O feminino é o elemento central de Ser tão sem fim. Tertulina interpreta Bastia, de Sebastiana, uma mulher forte que “veio ao mundo do nada, no lampejo do choro, estrangeira das coisas, despertencida”. No machista universo sertanejo, a protagonista montava cavalos, viajava quilômetros e tinha um rosto, “acusação grave ter um rosto”, alerta Rudinei. Casada com Dão Sálvio, ela teve sete filhos. Os dois construíram uma morada simples de barro, trabalhavam na roça e pagaram um preço alto por terem, depois de anos, juntado 66 cabeças de gado. Uma ousadia em terras de coronéis.
Na peça, a atriz constrói uma narrativa com o próprio corpo, tal como desejava Rudinei, para a personagem Bastia. Tertulina dá vida à dramaturgia rosiana do autor, recorrendo a galhos e troncos retorcidos, ossos e cacimba de barro, que compõem a cenografia minimalista da peça, assinada pelo artista plástico Eliseu Weide. Esses elementos visuais viram pessoas, natureza, objetos e lugares. Já as elipses em Ser tão sem fim, a fala sincopada, as frases que se alternam entre curtas e poéticas, tudo isso é capaz de produzir inúmeras reflexões que vão muito além da linguagem textual.

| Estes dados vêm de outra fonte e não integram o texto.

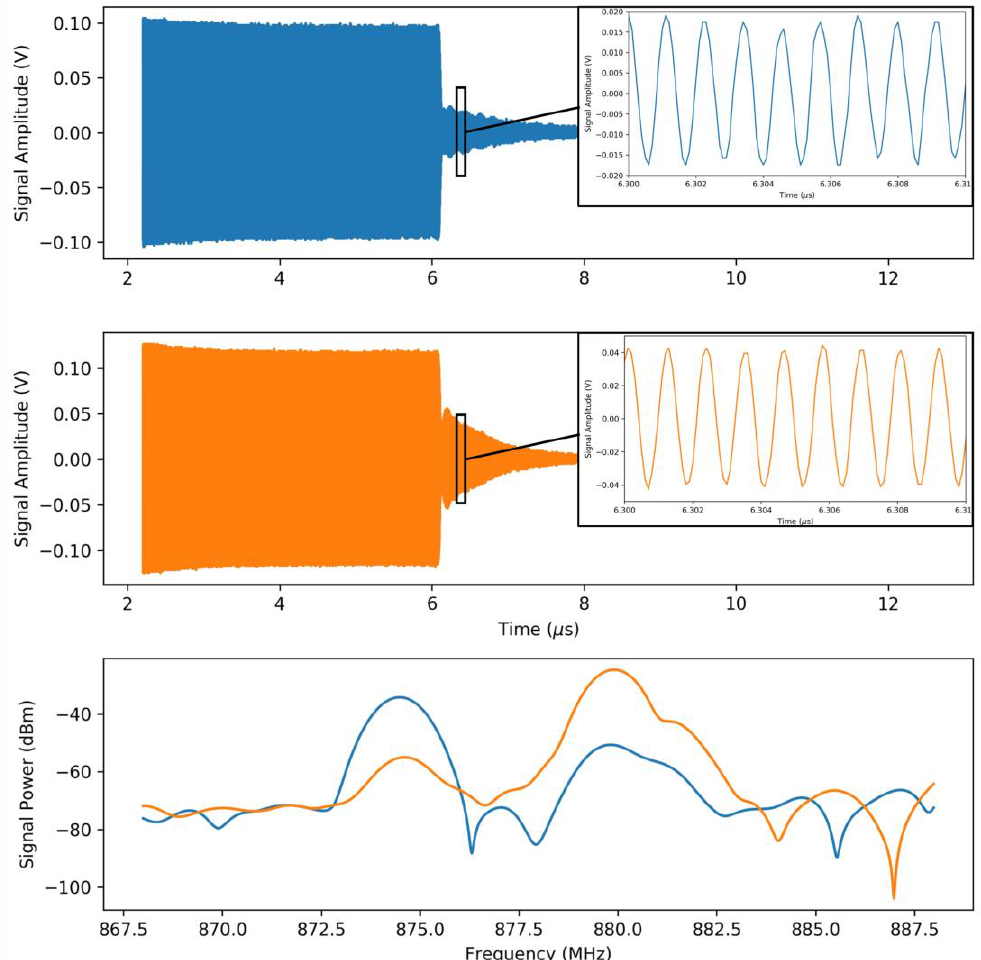
Figure 11. Excitation signal and sensor response, as measured by the receiving antenna, for the 874.7 (top) and 879.7 MHz (middle) modes. The FFT of the two signals are superimposed and shown in the bottom panel.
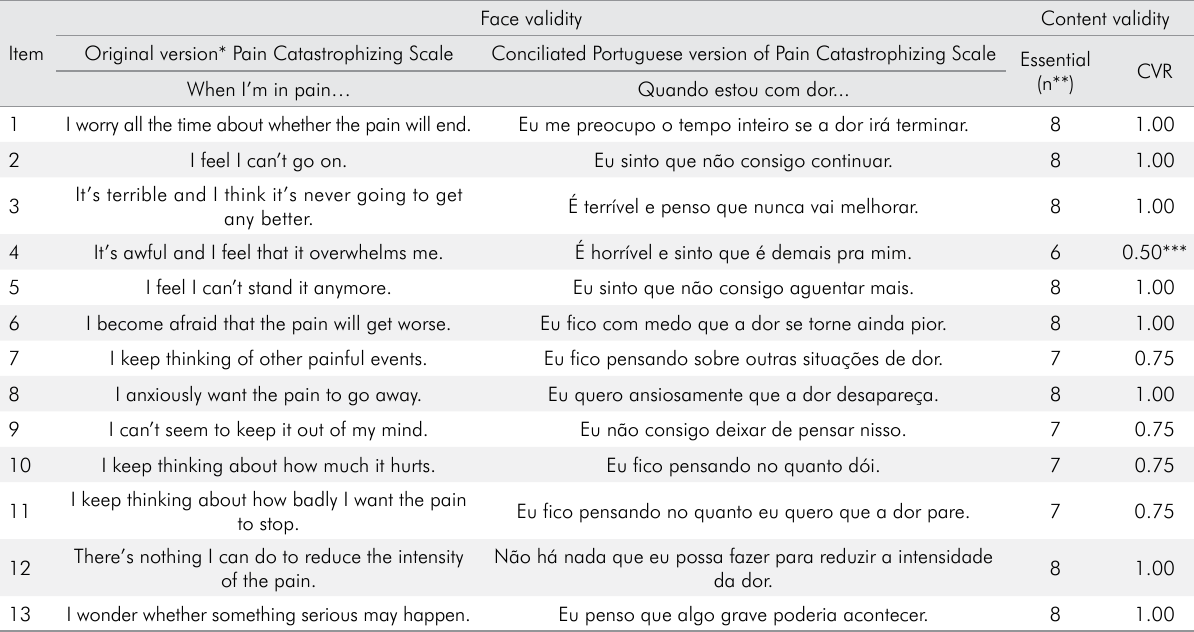
Table 1. Conciliated Portuguese version and the content validity ratio (CVR) for items of the Pain Catastrophizing Scale.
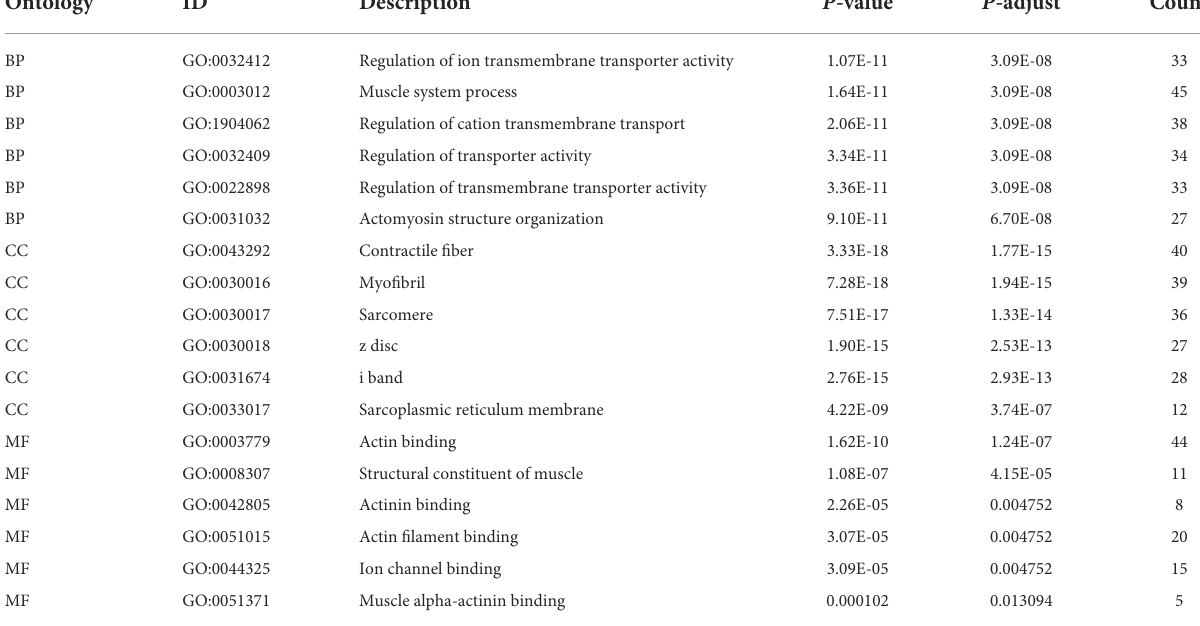
TABLE 1 Gene ontology (GO) pathway enrichment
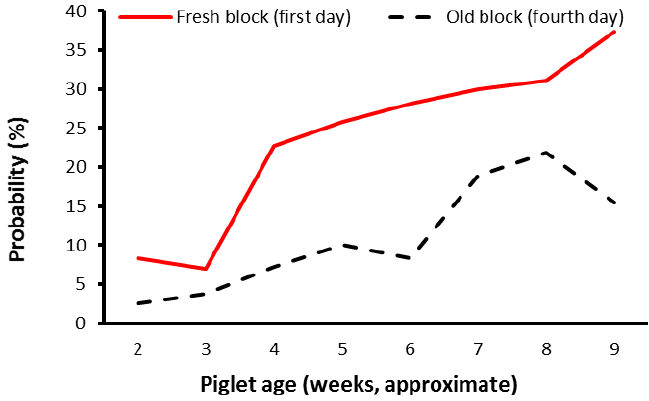
Figure 3. Likelihood that any pig(s) was/were performing oro-nasal contact with the blocks when observed, on the first compared to fourth day that blocks were available within weeks. The values shown are back-transformed means expressed as proportions. Pigs were weaned at about age 28 days.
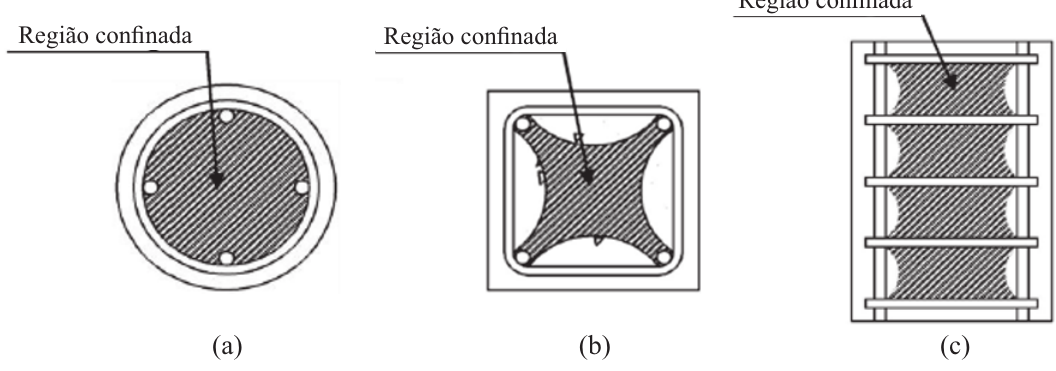
Região do pilar que sofre confinamento pelas armaduras transversais. (a) Seção transversal de pilares circulares confinados; (b) Seção transversal de pilares retangulares confinados; (c) Seção longitudinal de pilares confinados (confinamento entre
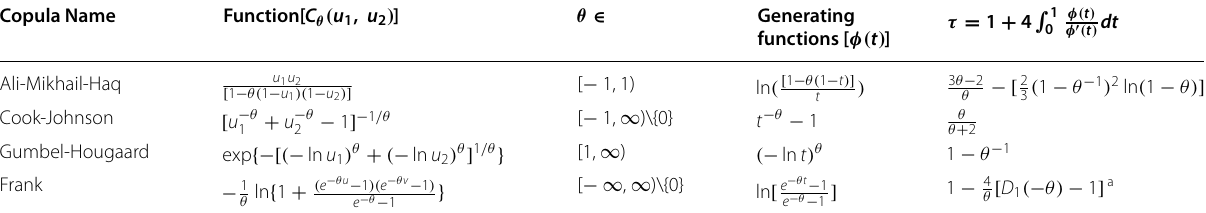
Table 2 Basic properties of applied copulas Copula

Guimarães Rosa escreveu o clássico Grande Sertão: Veredas, alicerçado nos jeitos e sotaques regionalistas e que conta a história do jagunço Riobaldo em sua descoberta pelo autoconhecimento. Rudinei subverteu o ser das veredas para as inúmeras almas sem fim dos sertões brasileiros. E elas são, muitas vezes, vozes femininas que insistem em sobreviver e lutar. É ao longe, no sertão sem fim, que esta peça convida a plateia a se enlutar e acompanhar os velórios simbólicos de vidas sertanejas. Há uma vontade de justiça no ar, e não de vingança.
Há três anos, Tertulina trouxe de uma viagem a Macaúbas anotações e gravações de conversas com diversas mulheres da região. Entregou o material ao dramaturgo Rudinei, que escreveu o texto teatral, produzindo uma síntese desses relatos. Com direção de Donizeti Mazonas, algumas adaptações foram feitas para esta montagem, que foi rebatizada de Sertão sem fim. Por ser presencial, vale informar que os protocolos de proteção contra a Covid-19 estão sendo seguidos.
Sertão sem fim. No Teatro Sérgio Cardoso, de segunda a sexta-feira, às 19 horas, até 22 de fevereiro. Ingressos a 10 reais.